→ **Problem description**: Each line of the records containing "Lung" is to be copied out and returned.

(Beginning of Data shown)

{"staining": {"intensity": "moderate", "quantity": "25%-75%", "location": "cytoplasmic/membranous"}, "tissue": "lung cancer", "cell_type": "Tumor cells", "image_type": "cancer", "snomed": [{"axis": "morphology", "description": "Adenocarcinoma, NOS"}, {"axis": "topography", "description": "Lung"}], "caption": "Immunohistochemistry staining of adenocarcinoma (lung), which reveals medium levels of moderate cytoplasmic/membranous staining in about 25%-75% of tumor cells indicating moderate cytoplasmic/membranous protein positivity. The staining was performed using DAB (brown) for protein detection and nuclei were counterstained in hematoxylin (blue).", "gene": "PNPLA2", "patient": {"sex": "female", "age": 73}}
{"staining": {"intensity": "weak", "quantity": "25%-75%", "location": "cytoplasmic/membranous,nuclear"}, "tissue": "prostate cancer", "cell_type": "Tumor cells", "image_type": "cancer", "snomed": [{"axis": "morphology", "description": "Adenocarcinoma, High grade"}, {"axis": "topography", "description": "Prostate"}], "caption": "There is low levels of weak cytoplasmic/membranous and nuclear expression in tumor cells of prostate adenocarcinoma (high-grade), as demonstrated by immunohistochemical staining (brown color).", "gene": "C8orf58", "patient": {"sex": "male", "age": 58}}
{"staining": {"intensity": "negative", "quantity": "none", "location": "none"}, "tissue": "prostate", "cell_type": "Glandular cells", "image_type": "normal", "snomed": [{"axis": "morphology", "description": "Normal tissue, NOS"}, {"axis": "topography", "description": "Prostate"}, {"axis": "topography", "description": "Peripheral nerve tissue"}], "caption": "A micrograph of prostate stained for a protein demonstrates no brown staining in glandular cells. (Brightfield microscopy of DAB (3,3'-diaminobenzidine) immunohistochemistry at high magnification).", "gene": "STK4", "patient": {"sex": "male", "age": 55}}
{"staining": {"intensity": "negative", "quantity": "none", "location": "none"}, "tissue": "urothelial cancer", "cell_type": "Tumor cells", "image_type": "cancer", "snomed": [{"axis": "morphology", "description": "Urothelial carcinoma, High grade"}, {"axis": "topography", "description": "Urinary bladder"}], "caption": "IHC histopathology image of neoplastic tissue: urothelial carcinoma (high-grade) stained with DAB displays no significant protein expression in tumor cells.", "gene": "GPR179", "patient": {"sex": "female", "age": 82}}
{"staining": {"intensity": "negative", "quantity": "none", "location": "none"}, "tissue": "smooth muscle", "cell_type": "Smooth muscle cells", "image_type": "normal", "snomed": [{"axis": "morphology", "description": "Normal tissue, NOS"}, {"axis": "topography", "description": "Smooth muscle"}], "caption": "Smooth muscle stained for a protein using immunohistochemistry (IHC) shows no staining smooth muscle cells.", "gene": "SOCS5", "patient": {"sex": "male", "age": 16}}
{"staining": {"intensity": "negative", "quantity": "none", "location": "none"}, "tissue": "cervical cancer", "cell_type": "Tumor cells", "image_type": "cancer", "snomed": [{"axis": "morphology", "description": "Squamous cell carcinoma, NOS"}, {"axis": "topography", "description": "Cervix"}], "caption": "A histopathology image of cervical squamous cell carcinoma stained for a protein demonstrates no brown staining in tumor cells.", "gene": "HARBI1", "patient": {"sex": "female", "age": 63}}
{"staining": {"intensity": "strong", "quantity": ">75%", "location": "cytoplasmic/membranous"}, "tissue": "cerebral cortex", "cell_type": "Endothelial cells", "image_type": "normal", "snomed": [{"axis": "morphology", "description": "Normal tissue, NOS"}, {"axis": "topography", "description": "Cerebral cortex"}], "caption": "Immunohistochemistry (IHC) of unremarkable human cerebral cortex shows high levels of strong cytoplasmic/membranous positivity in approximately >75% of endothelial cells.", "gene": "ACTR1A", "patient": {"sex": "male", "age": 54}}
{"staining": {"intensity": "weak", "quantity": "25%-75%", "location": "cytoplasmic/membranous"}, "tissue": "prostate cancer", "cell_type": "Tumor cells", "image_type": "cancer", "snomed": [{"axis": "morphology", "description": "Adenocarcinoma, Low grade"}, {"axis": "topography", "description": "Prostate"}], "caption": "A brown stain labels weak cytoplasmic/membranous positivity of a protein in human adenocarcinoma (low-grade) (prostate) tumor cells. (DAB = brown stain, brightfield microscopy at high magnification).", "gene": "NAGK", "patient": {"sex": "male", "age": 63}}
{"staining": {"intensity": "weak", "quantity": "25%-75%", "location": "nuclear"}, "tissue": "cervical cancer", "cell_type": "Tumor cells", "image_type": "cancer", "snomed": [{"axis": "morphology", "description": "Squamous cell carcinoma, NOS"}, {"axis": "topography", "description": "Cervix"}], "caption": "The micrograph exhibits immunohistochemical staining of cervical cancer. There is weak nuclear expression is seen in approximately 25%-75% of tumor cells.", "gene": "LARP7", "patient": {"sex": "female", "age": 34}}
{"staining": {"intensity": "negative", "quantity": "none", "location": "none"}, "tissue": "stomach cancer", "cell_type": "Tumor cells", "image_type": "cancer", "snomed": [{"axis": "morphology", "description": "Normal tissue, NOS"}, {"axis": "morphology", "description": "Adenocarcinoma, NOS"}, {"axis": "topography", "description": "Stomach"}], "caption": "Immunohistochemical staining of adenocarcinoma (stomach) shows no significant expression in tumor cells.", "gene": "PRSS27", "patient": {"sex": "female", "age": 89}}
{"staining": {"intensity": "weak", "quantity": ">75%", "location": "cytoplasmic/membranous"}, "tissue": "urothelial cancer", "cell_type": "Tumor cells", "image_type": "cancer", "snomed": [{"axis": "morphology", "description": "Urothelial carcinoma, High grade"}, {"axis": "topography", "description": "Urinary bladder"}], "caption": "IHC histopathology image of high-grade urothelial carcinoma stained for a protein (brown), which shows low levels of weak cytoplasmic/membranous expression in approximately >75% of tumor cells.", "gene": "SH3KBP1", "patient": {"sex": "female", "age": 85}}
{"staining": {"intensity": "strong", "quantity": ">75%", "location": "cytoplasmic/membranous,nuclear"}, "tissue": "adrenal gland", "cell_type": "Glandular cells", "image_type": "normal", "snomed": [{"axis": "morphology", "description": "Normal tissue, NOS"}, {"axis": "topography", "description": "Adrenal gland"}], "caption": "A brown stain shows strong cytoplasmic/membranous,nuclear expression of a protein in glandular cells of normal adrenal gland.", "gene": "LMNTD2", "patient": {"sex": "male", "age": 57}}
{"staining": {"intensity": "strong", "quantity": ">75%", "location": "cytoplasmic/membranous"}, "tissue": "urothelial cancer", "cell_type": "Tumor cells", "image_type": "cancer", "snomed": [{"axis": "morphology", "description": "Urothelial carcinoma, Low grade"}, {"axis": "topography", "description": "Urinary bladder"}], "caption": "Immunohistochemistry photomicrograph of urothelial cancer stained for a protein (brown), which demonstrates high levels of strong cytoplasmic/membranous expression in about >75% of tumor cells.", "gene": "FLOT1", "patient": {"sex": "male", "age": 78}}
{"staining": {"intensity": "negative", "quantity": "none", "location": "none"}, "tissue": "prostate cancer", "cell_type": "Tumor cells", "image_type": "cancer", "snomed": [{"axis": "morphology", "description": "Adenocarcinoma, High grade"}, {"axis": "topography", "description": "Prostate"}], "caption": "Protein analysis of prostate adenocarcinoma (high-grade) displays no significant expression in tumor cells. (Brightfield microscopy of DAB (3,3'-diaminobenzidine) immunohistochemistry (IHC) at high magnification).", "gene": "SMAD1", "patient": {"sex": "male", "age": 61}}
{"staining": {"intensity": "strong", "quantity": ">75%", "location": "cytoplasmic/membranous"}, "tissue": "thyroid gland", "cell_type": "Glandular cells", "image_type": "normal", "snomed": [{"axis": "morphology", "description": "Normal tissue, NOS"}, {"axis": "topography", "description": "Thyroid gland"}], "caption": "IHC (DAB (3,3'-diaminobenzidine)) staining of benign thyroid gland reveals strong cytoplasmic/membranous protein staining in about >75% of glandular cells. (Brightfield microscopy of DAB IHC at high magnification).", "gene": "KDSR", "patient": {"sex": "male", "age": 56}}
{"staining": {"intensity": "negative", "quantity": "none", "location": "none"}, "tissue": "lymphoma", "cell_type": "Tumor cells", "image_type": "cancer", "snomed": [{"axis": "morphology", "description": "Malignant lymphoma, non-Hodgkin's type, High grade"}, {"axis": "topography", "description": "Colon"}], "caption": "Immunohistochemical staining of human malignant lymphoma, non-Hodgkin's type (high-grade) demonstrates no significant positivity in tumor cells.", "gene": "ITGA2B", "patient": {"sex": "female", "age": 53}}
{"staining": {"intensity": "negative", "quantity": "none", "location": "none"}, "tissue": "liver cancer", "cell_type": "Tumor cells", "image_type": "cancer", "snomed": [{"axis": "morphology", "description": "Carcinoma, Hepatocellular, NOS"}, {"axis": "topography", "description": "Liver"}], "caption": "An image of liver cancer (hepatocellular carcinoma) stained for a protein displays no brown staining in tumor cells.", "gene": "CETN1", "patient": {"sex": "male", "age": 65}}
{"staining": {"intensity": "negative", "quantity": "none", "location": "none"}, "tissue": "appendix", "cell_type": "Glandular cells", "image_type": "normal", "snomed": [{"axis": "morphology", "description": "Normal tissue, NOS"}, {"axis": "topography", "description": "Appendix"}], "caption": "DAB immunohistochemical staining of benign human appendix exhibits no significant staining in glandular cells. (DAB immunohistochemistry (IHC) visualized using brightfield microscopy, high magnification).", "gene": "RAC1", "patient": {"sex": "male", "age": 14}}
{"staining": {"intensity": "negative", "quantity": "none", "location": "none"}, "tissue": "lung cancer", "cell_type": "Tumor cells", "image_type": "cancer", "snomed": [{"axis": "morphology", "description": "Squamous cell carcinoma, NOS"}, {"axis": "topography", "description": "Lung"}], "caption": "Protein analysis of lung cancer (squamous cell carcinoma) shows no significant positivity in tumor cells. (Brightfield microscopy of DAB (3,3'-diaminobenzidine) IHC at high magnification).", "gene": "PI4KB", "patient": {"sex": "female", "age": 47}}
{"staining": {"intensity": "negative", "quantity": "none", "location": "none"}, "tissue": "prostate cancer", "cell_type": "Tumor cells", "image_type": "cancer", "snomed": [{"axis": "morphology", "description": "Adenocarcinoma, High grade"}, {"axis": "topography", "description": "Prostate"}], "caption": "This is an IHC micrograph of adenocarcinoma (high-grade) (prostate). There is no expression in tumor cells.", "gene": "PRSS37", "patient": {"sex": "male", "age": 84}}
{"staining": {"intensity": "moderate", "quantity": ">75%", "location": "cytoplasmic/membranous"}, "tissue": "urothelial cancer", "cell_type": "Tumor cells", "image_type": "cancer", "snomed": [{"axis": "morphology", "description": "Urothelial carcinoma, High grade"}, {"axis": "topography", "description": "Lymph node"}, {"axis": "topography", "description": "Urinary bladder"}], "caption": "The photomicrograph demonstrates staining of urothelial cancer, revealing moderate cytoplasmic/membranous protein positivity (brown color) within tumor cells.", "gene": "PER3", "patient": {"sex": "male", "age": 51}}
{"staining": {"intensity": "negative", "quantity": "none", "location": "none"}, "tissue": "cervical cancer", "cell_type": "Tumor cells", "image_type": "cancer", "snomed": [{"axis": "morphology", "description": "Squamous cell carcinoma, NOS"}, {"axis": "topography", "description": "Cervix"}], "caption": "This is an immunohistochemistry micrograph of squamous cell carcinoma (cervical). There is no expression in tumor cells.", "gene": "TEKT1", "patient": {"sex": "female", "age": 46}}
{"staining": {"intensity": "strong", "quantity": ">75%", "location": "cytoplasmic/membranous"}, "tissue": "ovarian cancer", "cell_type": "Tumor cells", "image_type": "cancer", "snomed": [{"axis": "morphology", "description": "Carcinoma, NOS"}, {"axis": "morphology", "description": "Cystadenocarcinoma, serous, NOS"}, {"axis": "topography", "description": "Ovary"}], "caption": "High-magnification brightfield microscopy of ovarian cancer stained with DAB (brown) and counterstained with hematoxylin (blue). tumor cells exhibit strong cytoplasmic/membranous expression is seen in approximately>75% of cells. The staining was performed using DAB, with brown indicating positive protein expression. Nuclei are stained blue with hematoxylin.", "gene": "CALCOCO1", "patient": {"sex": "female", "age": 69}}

(End of Data shown)

→ **Exercise answer**:
{"staining": {"intensity": "moderate", "quantity": "25%-75%", "location": "cytoplasmic/membranous"}, "tissue": "lung cancer", "cell_type": "Tumor cells", "image_type": "cancer", "snomed": [{"axis": "morphology", "description": "Adenocarcinoma, NOS"}, {"axis": "topography", "description": "Lung"}], "caption": "Immunohistochemistry staining of adenocarcinoma (lung), which reveals medium levels of moderate cytoplasmic/membranous staining in about 25%-75% of tumor cells indicating moderate cytoplasmic/membranous protein positivity. The staining was performed using DAB (brown) for protein detection and nuclei were counterstained in hematoxylin (blue).", "gene": "PNPLA2", "patient": {"sex": "female", "age": 73}}
{"staining": {"intensity": "negative", "quantity": "none", "location": "none"}, "tissue": "lung cancer", "cell_type": "Tumor cells", "image_type": "cancer", "snomed": [{"axis": "morphology", "description": "Squamous cell carcinoma, NOS"}, {"axis": "topography", "description": "Lung"}], "caption": "Protein analysis of lung cancer (squamous cell carcinoma) shows no significant positivity in tumor cells. (Brightfield microscopy of DAB (3,3'-diaminobenzidine) IHC at high magnification).", "gene": "PI4KB", "patient": {"sex": "female", "age": 47}}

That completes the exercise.